Cinéma : « Ombres et Lumières » par Olivier Nolin

Publié le : 24 avril 2019

Sortie en salles / 9 janvier 2018.
Disponible en D.V.D.

Quatre histoires d’amour, « brûlantes comme un poème baudelairien ». L’ensemble parvient à nous troubler, malgré quelques afféteries. « Ombres et Lumières » est une suite de tableaux qui illustrent le caractère déroutant de la prostitution occasionnelle. Il nous parle des « naufragés de l’amour, ceux qui n’embrassent que des ombres et n’ont que l’ombre du bonheur » (Shakespeare).

Avec ses échos, ses correspondances, ses symétries multipliées à plaisir comme une partition de musique de chambre où domine une atmosphère de voluptueuse torpeur, le film évoque « quatre histoires d’amour passionnées » où la part d’ombre souligne la lumière des âmes.

La complexité et la diversité des situations s’illustrent souvent par le silence, la rareté des dia-logues et l’économie des mots. Cela permet aux acteurs de faire corps avec les personnages. Finalement, c’est la musique qui finit bien souvent par répondre aux dialogues. La magnifique réinterprétation des « Quatre Saisons » de Max Richter est un des beaux extraits du film.

Quatre histoires, de 20 minutes chacune, forment un ensemble où les très jeunes héros et héroïnes de ces rencontres amoureuses cherchent un bonheur presque impossible à atteindre parce qu’ils s’imaginent le plus souvent qu’il est plus facile d’obtenir de l’autre ce que chacun voudrait pour soi-même.

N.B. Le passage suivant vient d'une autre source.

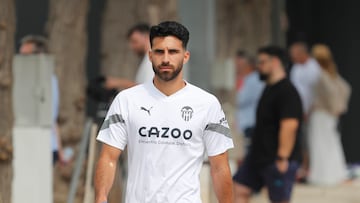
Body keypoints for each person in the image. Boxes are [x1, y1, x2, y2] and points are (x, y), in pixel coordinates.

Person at [95, 21, 234, 203]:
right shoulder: (126, 100)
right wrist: (100, 197)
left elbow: (219, 167)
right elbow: (108, 157)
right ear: (150, 55)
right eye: (160, 52)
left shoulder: (207, 104)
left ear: (185, 56)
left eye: (173, 52)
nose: (166, 59)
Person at [233, 46, 303, 203]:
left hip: (277, 158)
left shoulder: (287, 91)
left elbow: (290, 126)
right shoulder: (269, 88)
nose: (259, 66)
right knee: (239, 188)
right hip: (258, 155)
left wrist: (282, 157)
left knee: (279, 199)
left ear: (275, 62)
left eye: (263, 62)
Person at [307, 44, 351, 185]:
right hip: (327, 115)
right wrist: (338, 107)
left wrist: (335, 108)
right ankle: (333, 174)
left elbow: (334, 92)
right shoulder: (330, 73)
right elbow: (345, 88)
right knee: (330, 143)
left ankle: (324, 176)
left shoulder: (322, 74)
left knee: (322, 144)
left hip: (322, 114)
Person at [19, 35, 64, 165]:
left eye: (26, 56)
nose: (21, 60)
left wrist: (59, 148)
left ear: (39, 55)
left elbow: (51, 116)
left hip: (42, 146)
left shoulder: (48, 80)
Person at [289, 42, 321, 180]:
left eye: (295, 54)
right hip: (297, 109)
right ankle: (302, 167)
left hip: (311, 111)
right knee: (300, 140)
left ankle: (309, 168)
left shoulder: (314, 68)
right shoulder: (296, 68)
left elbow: (314, 93)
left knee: (309, 140)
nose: (292, 57)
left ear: (302, 53)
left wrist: (308, 109)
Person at [105, 23, 154, 90]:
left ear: (147, 37)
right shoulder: (147, 59)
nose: (132, 46)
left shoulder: (152, 60)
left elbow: (148, 89)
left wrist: (118, 83)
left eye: (134, 41)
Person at [235, 50, 264, 154]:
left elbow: (240, 100)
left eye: (239, 65)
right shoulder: (247, 80)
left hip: (252, 123)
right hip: (247, 124)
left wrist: (238, 82)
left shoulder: (254, 80)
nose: (237, 68)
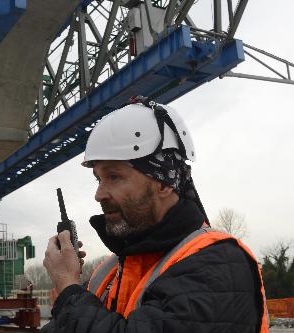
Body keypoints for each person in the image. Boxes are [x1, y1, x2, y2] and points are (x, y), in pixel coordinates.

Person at [41, 98, 268, 332]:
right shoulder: (109, 271)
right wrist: (70, 292)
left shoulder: (219, 264)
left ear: (163, 183)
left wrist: (68, 287)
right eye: (99, 179)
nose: (99, 195)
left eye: (114, 177)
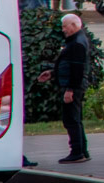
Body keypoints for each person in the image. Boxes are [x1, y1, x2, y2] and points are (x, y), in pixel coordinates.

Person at [38, 13, 90, 164]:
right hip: (73, 84)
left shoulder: (77, 43)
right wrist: (53, 73)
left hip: (73, 86)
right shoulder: (76, 40)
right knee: (75, 118)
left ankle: (77, 152)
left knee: (71, 119)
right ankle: (82, 151)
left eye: (64, 26)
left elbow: (77, 69)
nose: (63, 30)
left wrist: (70, 90)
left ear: (74, 25)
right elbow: (71, 65)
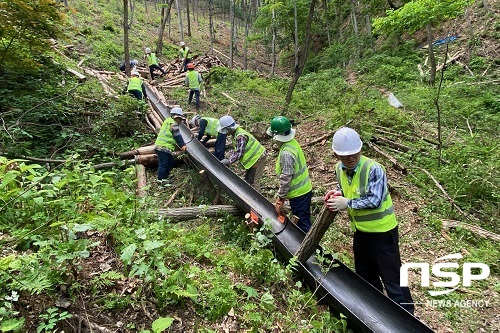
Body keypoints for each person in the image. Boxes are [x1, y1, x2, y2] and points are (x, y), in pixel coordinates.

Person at [324, 127, 414, 315]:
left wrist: (346, 203)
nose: (351, 158)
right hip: (361, 232)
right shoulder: (339, 169)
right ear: (336, 155)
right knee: (366, 276)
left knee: (393, 278)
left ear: (360, 149)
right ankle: (378, 315)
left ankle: (408, 319)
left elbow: (375, 200)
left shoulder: (373, 169)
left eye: (354, 153)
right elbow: (350, 190)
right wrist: (337, 195)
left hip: (382, 234)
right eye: (345, 155)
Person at [267, 116, 313, 233]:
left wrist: (280, 198)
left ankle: (309, 249)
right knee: (302, 219)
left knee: (303, 224)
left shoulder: (287, 153)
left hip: (299, 194)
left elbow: (286, 178)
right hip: (303, 190)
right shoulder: (291, 143)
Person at [218, 115, 266, 192]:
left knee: (253, 182)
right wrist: (229, 156)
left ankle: (257, 201)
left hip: (257, 157)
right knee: (248, 179)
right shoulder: (235, 134)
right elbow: (237, 149)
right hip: (254, 159)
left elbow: (239, 153)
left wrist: (229, 161)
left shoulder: (240, 136)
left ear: (228, 129)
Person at [154, 107, 187, 181]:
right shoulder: (173, 124)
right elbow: (177, 135)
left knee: (170, 162)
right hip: (163, 147)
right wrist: (183, 145)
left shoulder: (168, 121)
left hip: (164, 147)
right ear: (176, 117)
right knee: (163, 164)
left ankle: (166, 177)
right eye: (180, 119)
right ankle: (160, 180)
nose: (180, 121)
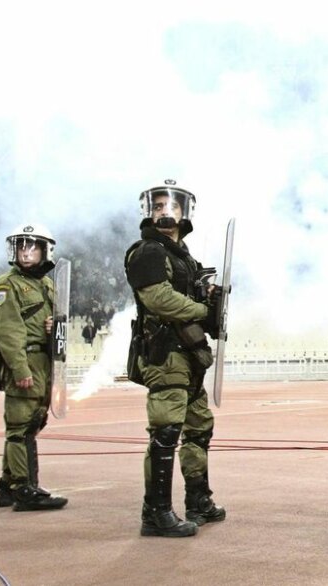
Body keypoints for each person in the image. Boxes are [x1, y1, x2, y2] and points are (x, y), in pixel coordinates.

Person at [125, 180, 225, 538]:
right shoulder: (148, 251)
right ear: (148, 211)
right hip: (165, 353)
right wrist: (202, 308)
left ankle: (198, 500)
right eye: (159, 204)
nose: (166, 211)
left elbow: (190, 292)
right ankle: (156, 512)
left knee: (199, 428)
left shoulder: (184, 256)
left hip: (191, 355)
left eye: (173, 205)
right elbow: (158, 299)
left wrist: (211, 294)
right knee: (166, 432)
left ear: (185, 213)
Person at [0, 224, 68, 511]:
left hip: (43, 361)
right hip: (24, 361)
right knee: (20, 427)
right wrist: (20, 369)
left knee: (31, 422)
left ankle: (8, 486)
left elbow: (56, 322)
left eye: (32, 246)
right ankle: (24, 488)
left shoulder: (46, 284)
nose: (25, 251)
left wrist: (53, 329)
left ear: (44, 251)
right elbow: (7, 330)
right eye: (21, 246)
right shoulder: (7, 284)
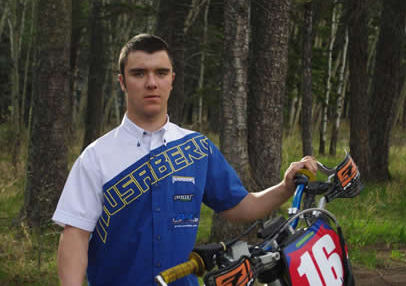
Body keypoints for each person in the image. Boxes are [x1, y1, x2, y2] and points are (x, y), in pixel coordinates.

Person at [53, 34, 317, 286]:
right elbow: (75, 235)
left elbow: (240, 206)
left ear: (172, 79)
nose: (151, 83)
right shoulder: (96, 157)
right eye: (139, 73)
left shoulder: (198, 149)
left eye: (161, 72)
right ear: (122, 82)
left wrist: (285, 187)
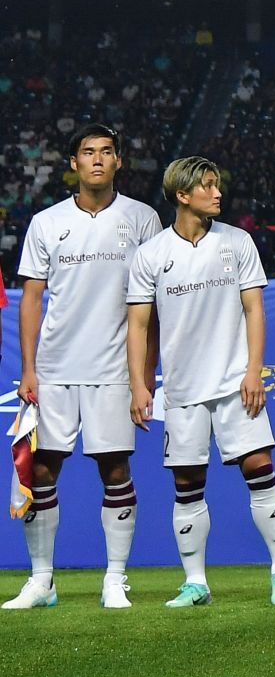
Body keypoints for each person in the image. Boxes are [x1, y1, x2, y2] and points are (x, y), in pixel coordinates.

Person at [124, 157, 275, 607]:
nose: (217, 193)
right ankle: (195, 582)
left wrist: (253, 371)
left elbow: (255, 310)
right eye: (208, 186)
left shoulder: (237, 242)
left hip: (235, 383)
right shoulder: (152, 254)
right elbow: (138, 326)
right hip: (181, 390)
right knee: (186, 483)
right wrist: (141, 385)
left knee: (260, 471)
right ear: (183, 194)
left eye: (217, 185)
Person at [5, 124, 161, 611]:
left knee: (114, 467)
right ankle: (42, 580)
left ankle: (115, 579)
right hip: (53, 368)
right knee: (43, 467)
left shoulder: (142, 219)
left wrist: (144, 379)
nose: (97, 159)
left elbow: (151, 307)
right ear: (73, 163)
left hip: (115, 368)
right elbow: (31, 299)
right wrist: (28, 368)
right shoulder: (46, 223)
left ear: (118, 161)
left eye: (106, 152)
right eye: (88, 152)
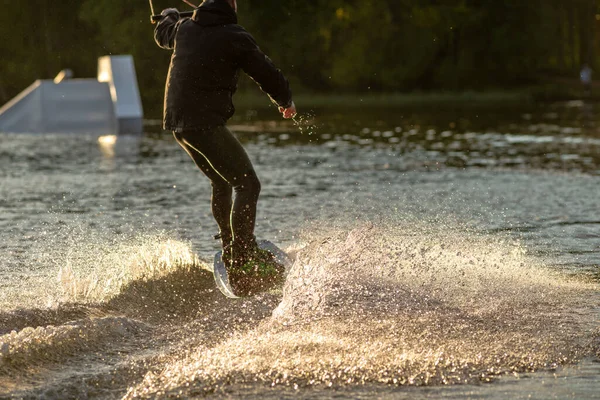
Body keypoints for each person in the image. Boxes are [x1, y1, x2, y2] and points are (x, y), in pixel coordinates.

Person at [154, 0, 296, 294]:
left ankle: (233, 247)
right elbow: (265, 72)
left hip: (178, 125)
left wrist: (166, 16)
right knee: (248, 184)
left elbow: (161, 33)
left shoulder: (184, 28)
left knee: (222, 182)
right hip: (204, 125)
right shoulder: (234, 35)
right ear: (230, 5)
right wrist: (285, 100)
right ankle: (243, 261)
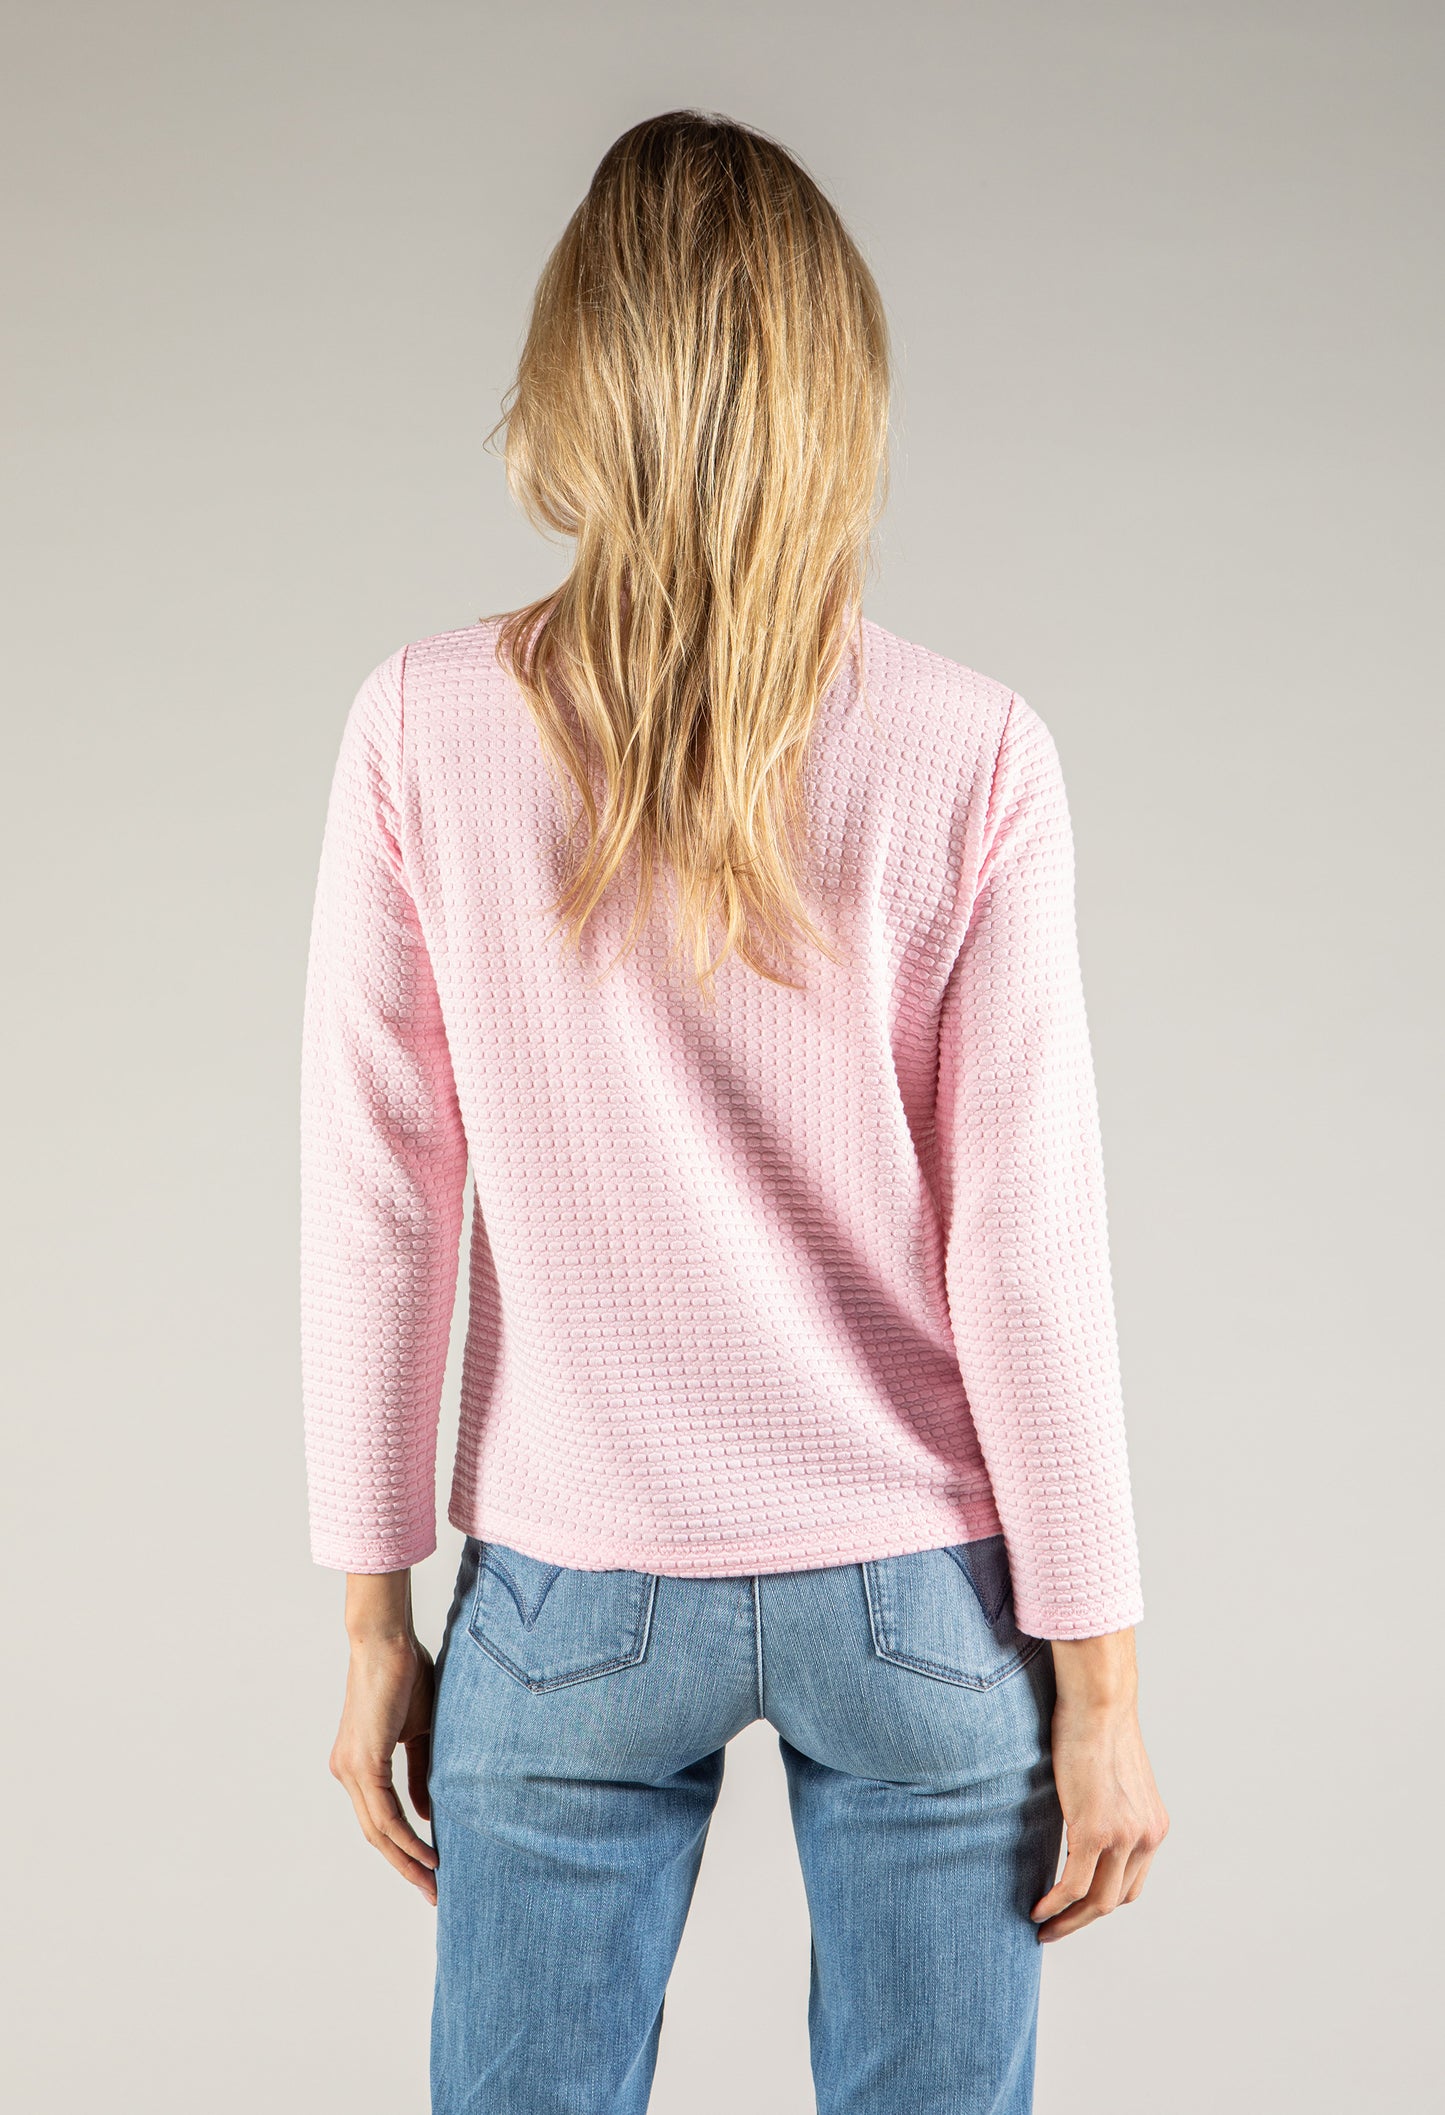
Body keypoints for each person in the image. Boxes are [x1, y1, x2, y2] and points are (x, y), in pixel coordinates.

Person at [300, 108, 1168, 2115]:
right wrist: (1103, 1683)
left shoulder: (421, 727)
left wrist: (370, 1618)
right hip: (919, 1585)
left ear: (574, 381)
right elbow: (1023, 1249)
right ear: (839, 395)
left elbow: (381, 1204)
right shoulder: (974, 752)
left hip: (570, 1579)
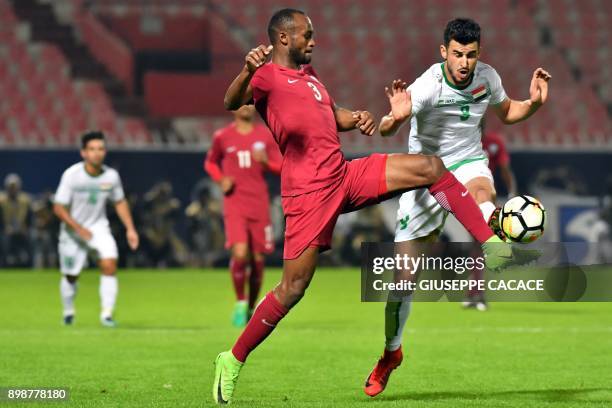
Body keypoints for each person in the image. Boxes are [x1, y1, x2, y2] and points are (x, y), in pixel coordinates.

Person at [212, 9, 534, 404]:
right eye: (306, 35)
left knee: (431, 168)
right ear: (283, 38)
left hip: (343, 175)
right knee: (293, 287)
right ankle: (232, 358)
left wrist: (356, 118)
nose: (313, 41)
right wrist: (246, 70)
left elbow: (328, 116)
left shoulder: (310, 79)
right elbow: (231, 100)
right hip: (308, 194)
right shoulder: (264, 76)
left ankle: (490, 243)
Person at [365, 18, 551, 397]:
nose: (464, 62)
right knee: (402, 281)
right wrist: (395, 119)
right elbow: (387, 127)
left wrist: (532, 103)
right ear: (443, 52)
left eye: (470, 55)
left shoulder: (488, 77)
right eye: (457, 54)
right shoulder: (429, 85)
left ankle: (493, 238)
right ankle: (391, 354)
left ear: (478, 52)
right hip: (423, 174)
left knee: (483, 191)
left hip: (467, 164)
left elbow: (509, 111)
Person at [205, 105, 282, 326]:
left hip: (258, 203)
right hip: (234, 202)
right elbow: (210, 162)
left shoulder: (265, 135)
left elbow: (282, 165)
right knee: (240, 253)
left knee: (258, 259)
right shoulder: (222, 137)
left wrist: (266, 163)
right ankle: (240, 302)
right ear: (233, 108)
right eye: (241, 102)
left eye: (250, 102)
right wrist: (221, 180)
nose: (246, 107)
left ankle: (250, 306)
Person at [53, 131, 139, 327]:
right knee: (71, 275)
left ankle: (107, 314)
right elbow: (58, 207)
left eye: (100, 149)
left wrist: (130, 229)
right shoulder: (72, 175)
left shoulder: (111, 176)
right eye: (92, 149)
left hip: (98, 228)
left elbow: (119, 202)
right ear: (83, 152)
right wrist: (78, 227)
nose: (97, 153)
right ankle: (68, 311)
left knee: (109, 264)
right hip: (72, 232)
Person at [0, 174, 32, 267]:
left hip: (22, 230)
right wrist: (4, 228)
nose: (13, 189)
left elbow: (29, 217)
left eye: (14, 187)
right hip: (6, 231)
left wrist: (26, 227)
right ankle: (4, 265)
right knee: (4, 241)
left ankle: (29, 266)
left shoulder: (25, 200)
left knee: (31, 238)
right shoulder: (1, 201)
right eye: (11, 187)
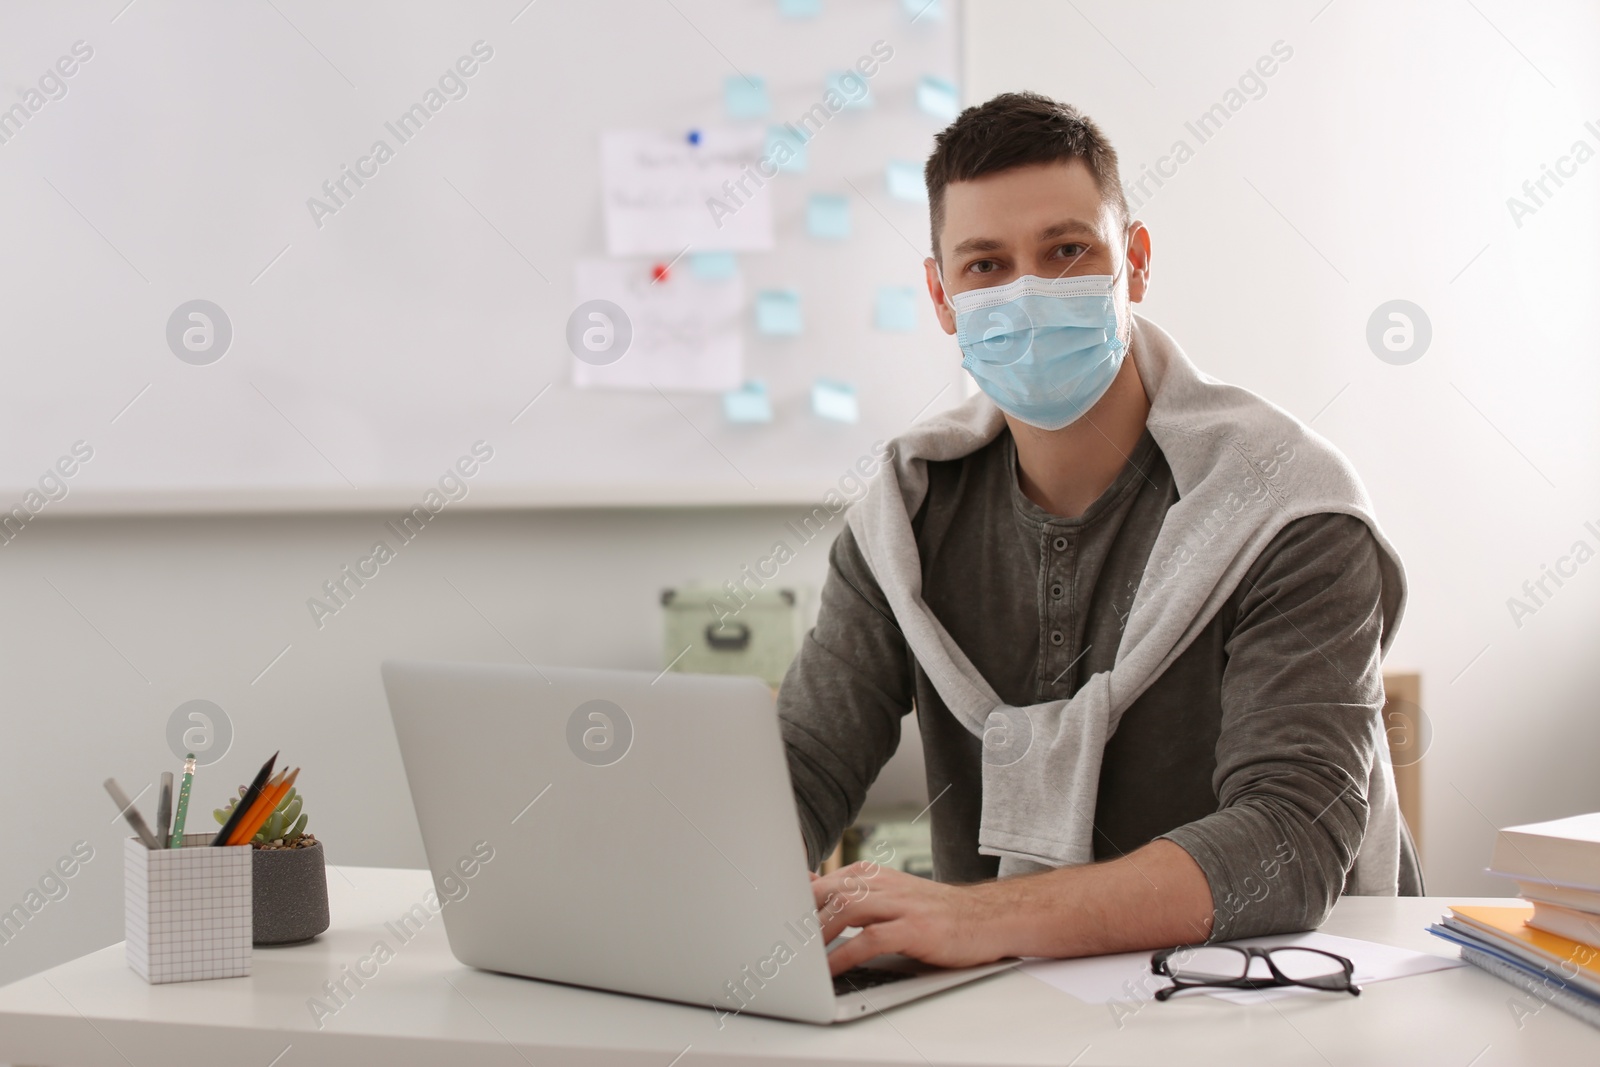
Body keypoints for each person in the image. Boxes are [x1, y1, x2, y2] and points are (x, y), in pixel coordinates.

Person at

Relations intimistes paroxystiques et tumultueuses où le bien, le mal, la mort et l’amour se côtoient pour s’unir parfois étrangement. Unité de temps et de lieu où recherche d’absolu, insouciance et fureur d’aimer entrouvrent la porte sur la pénombre des personnages.

« Ombres et Lumières » révèle des corps, filmés avec une grâce picturale, qui transcendent le thème de la prostitution de manière quasi mythologique. Si l’ensemble se dilue parfois dans un « syncrétisme fouillis », où se croisent le pacte faustien, l’exorcisme libérateur ou l’amour saphique, l’ensemble parvient à séduire par la manière dont il investit les espaces clos, accordant aux étreintes les tons fauves qui leur conviennent ou des couleurs plus froides sur fond de déchirements.

Tant que le monde sera monde, peuplé d’humains inhumains, la joie amère d’aimer et l’irrépressible désir d’y céder pourront-ils justifier toute forme d’existence sur terre ? On cherche la traduction en images « des divans profonds comme des tombeaux ». L’amour physique seul est sans issue. Comment attirer ombres et lumières vers plus de… Lumière ? En hommage à tous celles et ceux qui « errent dans la nuit ». A ne pas manquer.